Friday, May 29, 2026

Queen 14: A Kind Of Magic

The Live Aid concerts in July 1985 were a big deal, and of all the artists given twenty minutes to strut their stuff onstage, Queen pretty much stole both shows. The history leading up to this occasion has been muddled by the major dramatic license taken by the Bohemian Rhapsody biopic, but the fact remains that—overseas anyway—the band was still quite popular. They chose to capitalize on this momentum with a new album that partially tied into another major motion picture.

So given that they’d re-established themselves as rock royalty, and Freddie Mercury had gotten his pop preferences out of the way with his solo album (which, despite what the movie said, did not threaten to break up the band), you’d think that A Kind Of Magic would kick butt, right?

Well, it didn’t. The cartoon artwork throughout looked like they were hoping to ride the coattails of the Stones’ “Harlem Shuffle” video, and there was just the barest tie-in to the Highlander film with a single line on the back cover. The whole thing was just plain garish, even for them, and considering the year in which it appeared.

INFORMATION SUPPLIED:
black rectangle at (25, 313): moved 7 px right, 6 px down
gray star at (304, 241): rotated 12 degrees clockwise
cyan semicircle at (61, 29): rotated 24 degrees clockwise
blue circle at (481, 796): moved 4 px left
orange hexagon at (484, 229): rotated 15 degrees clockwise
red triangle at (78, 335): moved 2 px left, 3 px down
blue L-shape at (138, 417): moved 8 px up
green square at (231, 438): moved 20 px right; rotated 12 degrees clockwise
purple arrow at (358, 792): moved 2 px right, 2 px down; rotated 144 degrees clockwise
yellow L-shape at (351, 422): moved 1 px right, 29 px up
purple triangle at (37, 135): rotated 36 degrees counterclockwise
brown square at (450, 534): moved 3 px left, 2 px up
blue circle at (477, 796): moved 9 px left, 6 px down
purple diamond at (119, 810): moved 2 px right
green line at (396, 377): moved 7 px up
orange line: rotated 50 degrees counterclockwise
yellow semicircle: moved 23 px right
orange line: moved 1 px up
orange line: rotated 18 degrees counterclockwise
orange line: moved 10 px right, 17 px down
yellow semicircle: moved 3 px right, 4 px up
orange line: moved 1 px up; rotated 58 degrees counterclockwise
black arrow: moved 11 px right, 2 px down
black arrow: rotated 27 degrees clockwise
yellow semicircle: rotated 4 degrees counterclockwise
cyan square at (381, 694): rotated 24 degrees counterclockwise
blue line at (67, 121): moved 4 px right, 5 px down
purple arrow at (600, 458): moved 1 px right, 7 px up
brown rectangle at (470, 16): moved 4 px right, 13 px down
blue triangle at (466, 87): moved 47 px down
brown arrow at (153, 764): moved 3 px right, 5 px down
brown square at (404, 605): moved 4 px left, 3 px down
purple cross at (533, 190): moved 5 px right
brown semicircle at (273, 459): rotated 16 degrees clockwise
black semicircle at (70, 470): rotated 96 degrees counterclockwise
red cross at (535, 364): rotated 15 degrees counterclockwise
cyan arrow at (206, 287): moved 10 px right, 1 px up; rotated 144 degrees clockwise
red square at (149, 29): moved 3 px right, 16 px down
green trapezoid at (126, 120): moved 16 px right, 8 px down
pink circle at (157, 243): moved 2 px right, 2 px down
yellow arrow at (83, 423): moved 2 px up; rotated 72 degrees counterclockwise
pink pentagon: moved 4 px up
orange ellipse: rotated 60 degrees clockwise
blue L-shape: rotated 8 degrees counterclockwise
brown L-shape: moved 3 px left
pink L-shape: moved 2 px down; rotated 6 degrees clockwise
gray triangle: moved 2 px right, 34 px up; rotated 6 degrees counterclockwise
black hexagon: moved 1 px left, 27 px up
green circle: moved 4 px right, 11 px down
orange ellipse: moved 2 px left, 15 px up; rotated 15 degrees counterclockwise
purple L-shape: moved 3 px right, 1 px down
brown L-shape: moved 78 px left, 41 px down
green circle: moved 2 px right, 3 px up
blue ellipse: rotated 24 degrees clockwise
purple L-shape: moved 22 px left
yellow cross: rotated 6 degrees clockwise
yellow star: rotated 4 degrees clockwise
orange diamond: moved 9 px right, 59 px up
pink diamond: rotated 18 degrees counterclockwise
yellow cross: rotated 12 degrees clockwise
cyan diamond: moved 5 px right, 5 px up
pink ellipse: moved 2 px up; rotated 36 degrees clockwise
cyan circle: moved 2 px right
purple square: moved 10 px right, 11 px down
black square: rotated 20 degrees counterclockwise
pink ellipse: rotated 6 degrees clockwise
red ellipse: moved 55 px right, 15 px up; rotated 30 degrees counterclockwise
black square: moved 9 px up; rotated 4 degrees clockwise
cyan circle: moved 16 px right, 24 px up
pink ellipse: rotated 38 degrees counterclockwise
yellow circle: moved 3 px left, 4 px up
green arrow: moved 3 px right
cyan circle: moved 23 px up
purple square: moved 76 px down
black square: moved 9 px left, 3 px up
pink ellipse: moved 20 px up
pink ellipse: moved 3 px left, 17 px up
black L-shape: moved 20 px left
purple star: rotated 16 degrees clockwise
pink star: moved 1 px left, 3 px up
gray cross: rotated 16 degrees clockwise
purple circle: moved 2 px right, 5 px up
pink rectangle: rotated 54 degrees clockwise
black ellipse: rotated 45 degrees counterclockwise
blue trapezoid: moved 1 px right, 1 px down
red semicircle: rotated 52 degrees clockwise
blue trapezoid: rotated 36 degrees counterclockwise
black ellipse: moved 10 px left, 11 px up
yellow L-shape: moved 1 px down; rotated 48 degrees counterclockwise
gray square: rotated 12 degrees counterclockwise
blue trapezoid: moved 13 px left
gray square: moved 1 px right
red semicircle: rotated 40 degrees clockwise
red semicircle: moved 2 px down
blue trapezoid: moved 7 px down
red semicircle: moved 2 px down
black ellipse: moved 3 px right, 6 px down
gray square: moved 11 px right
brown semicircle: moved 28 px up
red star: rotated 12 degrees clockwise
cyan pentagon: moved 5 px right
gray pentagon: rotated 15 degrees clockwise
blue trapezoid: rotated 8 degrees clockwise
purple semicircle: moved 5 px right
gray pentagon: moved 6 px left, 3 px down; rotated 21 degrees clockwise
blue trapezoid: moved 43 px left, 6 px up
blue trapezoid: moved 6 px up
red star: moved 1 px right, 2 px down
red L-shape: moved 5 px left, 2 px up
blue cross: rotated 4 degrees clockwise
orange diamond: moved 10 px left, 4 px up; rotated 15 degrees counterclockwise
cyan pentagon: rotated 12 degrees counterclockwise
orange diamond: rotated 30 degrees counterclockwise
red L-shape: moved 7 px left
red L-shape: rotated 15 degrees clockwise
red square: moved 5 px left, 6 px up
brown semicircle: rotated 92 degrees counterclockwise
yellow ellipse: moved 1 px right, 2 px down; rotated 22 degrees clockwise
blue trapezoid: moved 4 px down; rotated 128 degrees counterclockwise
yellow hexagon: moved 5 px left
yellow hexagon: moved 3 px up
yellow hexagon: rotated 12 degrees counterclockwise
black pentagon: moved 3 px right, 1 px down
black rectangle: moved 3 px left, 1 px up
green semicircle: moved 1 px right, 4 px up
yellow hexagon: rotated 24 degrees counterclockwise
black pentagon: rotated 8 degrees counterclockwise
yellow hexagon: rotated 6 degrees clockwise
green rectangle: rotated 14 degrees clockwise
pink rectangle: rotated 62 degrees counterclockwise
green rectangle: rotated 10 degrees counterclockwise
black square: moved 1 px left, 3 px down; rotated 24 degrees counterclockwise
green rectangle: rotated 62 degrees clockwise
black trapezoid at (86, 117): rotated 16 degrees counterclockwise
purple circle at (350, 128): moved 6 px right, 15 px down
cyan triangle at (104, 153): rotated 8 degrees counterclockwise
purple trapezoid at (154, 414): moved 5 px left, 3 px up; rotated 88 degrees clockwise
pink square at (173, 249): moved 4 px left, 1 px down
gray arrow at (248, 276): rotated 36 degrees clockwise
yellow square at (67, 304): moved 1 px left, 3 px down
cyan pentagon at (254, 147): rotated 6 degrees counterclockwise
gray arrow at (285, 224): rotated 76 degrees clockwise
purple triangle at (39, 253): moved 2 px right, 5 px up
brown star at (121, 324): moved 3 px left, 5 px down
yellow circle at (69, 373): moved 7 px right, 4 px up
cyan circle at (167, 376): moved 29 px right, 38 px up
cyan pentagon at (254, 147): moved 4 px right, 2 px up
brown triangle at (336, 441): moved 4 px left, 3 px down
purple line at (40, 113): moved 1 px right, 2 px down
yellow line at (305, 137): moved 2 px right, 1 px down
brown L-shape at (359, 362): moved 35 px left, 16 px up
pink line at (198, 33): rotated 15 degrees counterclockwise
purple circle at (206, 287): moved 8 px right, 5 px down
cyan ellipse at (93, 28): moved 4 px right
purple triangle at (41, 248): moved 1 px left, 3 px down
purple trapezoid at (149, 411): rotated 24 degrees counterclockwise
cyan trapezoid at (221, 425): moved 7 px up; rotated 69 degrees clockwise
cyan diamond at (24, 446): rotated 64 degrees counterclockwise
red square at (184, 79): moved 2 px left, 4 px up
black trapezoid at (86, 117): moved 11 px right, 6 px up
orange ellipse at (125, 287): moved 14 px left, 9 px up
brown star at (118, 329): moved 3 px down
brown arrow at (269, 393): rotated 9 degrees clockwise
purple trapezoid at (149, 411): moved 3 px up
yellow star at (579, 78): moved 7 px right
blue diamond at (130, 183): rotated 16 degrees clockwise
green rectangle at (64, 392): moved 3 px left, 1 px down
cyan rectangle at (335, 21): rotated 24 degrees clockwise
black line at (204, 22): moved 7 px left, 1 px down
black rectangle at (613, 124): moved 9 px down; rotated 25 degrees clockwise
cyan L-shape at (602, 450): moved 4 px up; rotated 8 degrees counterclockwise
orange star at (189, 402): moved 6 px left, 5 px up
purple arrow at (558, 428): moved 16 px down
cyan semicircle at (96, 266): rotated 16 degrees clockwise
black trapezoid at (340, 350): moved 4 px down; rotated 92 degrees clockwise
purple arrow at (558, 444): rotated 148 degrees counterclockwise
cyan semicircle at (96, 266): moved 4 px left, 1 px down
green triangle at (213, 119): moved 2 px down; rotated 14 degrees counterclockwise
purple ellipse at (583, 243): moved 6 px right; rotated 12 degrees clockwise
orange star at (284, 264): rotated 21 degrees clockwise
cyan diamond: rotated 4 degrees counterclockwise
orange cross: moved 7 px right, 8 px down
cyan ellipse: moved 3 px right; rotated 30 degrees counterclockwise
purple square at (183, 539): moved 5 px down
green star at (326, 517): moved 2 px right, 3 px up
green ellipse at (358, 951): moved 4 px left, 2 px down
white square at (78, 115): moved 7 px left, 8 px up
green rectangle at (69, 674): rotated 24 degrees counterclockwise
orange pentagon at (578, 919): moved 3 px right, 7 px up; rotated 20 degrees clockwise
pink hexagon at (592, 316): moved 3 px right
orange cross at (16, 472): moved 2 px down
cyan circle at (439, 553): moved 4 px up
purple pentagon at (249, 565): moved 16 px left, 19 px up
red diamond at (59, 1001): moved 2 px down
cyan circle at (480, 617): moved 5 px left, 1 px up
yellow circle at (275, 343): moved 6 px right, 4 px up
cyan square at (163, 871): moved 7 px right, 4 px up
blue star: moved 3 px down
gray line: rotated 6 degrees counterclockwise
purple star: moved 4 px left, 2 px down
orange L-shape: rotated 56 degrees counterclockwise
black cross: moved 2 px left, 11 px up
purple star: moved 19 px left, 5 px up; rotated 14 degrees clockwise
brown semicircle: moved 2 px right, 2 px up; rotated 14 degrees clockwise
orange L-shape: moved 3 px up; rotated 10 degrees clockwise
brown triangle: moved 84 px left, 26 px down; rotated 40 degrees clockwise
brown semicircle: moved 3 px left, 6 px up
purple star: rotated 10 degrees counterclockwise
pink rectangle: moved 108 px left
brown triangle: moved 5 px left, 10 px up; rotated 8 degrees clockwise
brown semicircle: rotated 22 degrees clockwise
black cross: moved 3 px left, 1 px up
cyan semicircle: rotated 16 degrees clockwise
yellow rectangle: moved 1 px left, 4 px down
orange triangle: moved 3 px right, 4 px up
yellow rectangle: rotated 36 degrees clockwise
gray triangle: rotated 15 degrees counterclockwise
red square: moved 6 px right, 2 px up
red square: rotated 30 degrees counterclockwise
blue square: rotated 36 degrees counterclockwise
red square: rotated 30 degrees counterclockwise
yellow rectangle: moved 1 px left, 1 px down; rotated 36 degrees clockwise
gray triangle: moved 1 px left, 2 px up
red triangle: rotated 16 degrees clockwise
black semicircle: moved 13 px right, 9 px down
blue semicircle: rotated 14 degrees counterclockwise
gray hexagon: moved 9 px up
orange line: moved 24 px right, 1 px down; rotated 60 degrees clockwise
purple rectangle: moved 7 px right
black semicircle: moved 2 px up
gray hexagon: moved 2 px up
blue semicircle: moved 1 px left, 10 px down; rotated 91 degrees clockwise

DIRECTION: Extend the review of Queen's A Kind Of Magic, picking up after its final sentence. The entries have nothing to do with the review of Queen's A Kind Of Magic.

EXERCISE ANSWER:
“One Vision” would have been better served had they started with those classic Brian May chords then the mysterious-sounding intro that kills a full minute. It’s not a bad tune, even with the “fried chicken” joke at the end. The title track continues the “one” theme in the lyrics, and is pretty harmless, especially compared to the rest of the album, starting with “One Year Of Love”. This is execrable adult contemporary, right in line with other hits of the time, complete with the same saxophone player from “Careless Whisper” and strings played first on synthesizer and then on real instruments. “Pain Is So Close To Pleasure” is dominated by Freddie’s unflattering falsetto throughout; he might have been going for Motown, but it sounds more like the worst parts of Hot Space. Brian remembered he played guitar in time for “Friends Will Be Friends”, another attempt at a grand singalong, forgetting that they’d only ended up combining and diluting “You’re My Best Friend” and “Somebody To Love”. (John Deacon had a hand in the last three, so maybe he was having a tough year.)

Side two is most closely connected with the movie, which would only be obvious to those who’d seen it. “Who Wants To Live Forever” has another orchestra for extra pomp, and the song only works once the drums come in. After several seconds of Brian trying to out-hammer Eddie Van Halen, “Gimme The Prize” is helpfully titled “Kurgan’s Theme” after the villain, and his voice can be heard quoting Def Leppard’s “Rock Of Ages” in the many samples heard among the heavy metal tropes. Roger Taylor is responsible for “Don’t Lose Your Head”; apparently he was content to program a drum machine, and somebody roped in Joan Armatrading to intone the title a few times. “Princes Of The Universe” ends a mostly loud album with a lot of bombast, but nothing really original.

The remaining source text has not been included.